Pearl-snap shirts: Somewhere in the indie-rock movement of the 1990s, this staple of the cowboy uniform got thieved by city folk. The happy result of that appropriation is that good-looking pearl-snap shirts are now available at mainstream retailers everywhere. And they're much more subdued than their rose-embroidered forebears.

Fitted vests: Here, now, is the most moneyed man in Tombstone. Add pocket watch or monocle (but not both at once) and the look's complete.

String ties: Wear one of these slim, loosely knotted neckties and you're suddenly the star of a modern-day Medicine Show. A word of caution, however: Woe is he not fully confident in his sexuality. Your buddies might find it fairly girly (although the string-tie-favoring Johnny Cash never had that problem, even while singing "A Boy Named Sue").

Western-tailored suits: They can be difficult to chase down, but a Western-tailored suit with subtle saddle stitching and yokes (no sequins, please) is the jackpot. You'll be the most succulent piece of eye-candy at Glamorama.

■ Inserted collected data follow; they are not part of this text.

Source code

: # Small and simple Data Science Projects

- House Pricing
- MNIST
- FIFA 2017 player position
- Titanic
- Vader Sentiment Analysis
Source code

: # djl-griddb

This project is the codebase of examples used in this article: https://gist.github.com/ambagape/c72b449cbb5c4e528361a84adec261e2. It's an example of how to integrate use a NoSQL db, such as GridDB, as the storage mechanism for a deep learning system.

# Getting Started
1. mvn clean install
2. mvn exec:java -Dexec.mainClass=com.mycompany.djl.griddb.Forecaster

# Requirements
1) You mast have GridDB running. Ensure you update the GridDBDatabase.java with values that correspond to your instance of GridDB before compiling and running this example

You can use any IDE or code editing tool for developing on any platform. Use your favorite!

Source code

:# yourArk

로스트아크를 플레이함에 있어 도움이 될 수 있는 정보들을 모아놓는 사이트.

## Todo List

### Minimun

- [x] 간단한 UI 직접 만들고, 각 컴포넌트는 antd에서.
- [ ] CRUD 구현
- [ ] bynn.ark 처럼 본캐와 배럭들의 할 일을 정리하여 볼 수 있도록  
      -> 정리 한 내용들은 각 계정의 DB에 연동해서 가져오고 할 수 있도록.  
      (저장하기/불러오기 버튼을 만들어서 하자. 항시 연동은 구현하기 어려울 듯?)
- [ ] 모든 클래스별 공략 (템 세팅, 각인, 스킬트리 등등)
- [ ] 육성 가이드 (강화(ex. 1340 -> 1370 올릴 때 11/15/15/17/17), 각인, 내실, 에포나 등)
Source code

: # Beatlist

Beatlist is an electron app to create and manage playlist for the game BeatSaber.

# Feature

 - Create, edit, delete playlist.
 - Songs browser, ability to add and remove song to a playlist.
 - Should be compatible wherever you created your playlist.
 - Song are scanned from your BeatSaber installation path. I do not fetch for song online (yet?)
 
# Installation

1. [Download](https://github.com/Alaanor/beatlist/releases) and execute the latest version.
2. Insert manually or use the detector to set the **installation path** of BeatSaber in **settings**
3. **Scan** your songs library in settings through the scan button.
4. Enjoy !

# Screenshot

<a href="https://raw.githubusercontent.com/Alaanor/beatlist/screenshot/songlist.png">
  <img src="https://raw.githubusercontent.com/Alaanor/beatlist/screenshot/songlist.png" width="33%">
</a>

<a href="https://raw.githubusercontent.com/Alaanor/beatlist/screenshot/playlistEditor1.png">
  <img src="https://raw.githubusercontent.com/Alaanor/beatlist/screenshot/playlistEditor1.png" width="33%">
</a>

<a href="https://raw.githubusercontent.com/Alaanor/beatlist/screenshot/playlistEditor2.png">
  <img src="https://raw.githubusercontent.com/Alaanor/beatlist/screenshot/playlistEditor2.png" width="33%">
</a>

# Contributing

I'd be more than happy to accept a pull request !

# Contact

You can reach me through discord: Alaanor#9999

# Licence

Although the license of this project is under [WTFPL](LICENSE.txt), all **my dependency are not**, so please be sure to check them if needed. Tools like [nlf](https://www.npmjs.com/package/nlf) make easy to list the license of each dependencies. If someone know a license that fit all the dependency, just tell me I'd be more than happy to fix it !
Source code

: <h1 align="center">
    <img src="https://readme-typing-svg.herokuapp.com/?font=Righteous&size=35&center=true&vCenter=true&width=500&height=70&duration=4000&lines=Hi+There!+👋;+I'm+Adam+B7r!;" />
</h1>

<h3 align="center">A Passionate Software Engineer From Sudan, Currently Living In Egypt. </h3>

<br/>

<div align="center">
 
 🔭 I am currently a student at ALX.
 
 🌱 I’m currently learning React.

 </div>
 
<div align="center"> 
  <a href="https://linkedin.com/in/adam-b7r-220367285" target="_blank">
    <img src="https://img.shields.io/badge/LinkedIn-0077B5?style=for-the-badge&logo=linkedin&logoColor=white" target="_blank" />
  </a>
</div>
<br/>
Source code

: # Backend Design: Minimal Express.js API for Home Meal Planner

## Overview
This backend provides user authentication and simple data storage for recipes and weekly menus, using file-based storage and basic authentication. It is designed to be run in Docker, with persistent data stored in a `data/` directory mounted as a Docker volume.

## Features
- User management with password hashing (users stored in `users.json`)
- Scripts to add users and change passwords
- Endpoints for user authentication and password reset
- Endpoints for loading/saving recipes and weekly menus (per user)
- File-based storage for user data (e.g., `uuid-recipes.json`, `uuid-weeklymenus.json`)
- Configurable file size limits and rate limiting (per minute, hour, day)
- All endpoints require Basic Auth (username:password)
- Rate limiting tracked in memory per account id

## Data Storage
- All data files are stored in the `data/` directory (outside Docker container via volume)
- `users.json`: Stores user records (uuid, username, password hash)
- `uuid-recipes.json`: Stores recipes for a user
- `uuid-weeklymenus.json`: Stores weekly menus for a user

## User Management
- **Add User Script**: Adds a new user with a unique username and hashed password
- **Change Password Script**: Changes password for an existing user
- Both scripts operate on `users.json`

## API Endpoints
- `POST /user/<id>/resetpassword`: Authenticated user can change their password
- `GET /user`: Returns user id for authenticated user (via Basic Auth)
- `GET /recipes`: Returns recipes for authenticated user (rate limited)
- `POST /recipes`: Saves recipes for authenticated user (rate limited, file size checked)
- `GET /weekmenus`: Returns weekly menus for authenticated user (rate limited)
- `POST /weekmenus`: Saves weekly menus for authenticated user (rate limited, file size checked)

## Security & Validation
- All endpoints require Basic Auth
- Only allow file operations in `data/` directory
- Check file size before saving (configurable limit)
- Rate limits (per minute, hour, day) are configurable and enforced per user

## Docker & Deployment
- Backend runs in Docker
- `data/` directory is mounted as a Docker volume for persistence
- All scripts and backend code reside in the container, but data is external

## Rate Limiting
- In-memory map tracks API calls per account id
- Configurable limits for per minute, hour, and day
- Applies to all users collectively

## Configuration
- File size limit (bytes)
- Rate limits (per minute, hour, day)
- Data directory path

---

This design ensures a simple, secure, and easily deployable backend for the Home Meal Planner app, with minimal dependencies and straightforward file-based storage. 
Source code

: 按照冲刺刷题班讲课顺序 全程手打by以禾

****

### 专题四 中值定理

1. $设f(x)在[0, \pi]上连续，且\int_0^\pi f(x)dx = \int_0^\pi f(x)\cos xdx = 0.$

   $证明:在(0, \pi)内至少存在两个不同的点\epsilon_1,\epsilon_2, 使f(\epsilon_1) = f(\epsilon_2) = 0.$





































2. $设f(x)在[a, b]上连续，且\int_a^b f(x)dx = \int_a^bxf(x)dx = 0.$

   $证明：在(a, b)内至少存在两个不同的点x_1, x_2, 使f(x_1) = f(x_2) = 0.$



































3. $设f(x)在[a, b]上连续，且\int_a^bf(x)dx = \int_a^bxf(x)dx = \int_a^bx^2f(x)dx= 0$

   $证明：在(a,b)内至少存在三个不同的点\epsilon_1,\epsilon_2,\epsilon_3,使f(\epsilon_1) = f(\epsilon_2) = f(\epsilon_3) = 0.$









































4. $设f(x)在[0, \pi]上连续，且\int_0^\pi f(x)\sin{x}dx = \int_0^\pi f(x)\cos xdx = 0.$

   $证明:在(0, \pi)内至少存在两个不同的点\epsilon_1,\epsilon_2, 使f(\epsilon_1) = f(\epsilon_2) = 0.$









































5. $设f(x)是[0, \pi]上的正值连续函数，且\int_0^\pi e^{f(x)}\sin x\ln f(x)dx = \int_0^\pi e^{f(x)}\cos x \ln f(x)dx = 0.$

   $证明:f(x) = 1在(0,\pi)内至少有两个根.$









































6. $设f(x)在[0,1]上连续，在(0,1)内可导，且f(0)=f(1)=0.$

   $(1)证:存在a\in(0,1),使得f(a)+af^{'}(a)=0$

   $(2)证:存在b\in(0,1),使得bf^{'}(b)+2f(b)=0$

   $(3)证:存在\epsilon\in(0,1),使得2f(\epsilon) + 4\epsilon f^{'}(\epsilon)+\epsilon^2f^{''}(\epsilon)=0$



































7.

Giant belt buckles: Proceed with caution. The oversized buckle has become so popular that it has achieved ubiquity. But you can top your trousers with a true charmer if you hunt thrift and vintage stores for a genuine '70s-era buckle made of pewter or sterling silver -- perhaps with a turquoise embellishment. Women can soften the look with

a wide ribbon and rhinestone brooch.

Turquoise: The Southwest's standard-issue semiprecious stone, turquoise can flourish in earrings, necklaces and, for the guys, cufflinks, rings or the occasional decoration on your oversized belt buckle.

Cowboy hats: This is a sure-fire way to countrify any look. But add so much as a pair of boots to that cap and suddenly you're overcooked. Not to beat a dead horse, but when it comes to donning your "John B." (as the beloved Stetson cowboy hat is known), the key is to wear it with a simple ensemble. Our favorite is the simple, Georgia O'Keeffe-style gaucho hat. (A note on etiquette, friends: Wearing a cowboy hat to a fashion show is bad form. Consider the poor folks stuck behind you!)

Cowboy boots: In Minnesota, these kicks can come off as grotesque; we recommend pairing them only with such basics as black dresses or T-shirts and jeans. If you aim to be particularly fashion-forward, you might remember Roy Rogers when shoe-shopping this season. We favor the cowboy boot's fashion-forward first cousin, the low-cut booty. Perchance, they're mighty popular right now.

"Cowboy Cut" Wranglers: The New York Times recently printed Marc Jacobs' love letter to these no-nonsense dungarees. But Jacobs only confirmed what so many of us knew: In the world of rodeo and western fashions, Wrangler is the undisputed champ. They're even selling them at Barneys New York nowadays.


Brit influence: "There's this whole trend that's coming out for fall that's almost a country-couture look. It has elements of English -- lots of plaid, tweed, argyle prints."

Add regional flair: "You can either have elements of the South or Southwest in what you're wearing -- for instance, I'm wearing a Temperley London dress that has a Southwestern pattern about it -- or you can add such elements, from hats to boots to belt buckles."

Laura Schara, Macy's Trend Expert

Git along, little gaudy: "Use a shirt or a blouse that has yokes and snaps -- maybe the double-snapped pockets -- but nothing with embroidery. Wear it with jeans. Don't overdo it."


Not too matchy-matchy: "Mix it up! You don't want to go the whole nine yards with the hat and the boots and the belt. Pair a big cowboy belt with a designer dress, or something vintage with something new."

Linda McHale, co-owner, Corner Store

Think twice on that hat: "Try using light accents, like having a great cowboy belt, with some of the new fall fashions--longer skirts, voluminous tops. I spend a lot of time in New Mexico, and I'm a big opponent of the cowboy hat in Minnesota. I don't think they belong here; they're a regional cultural thing."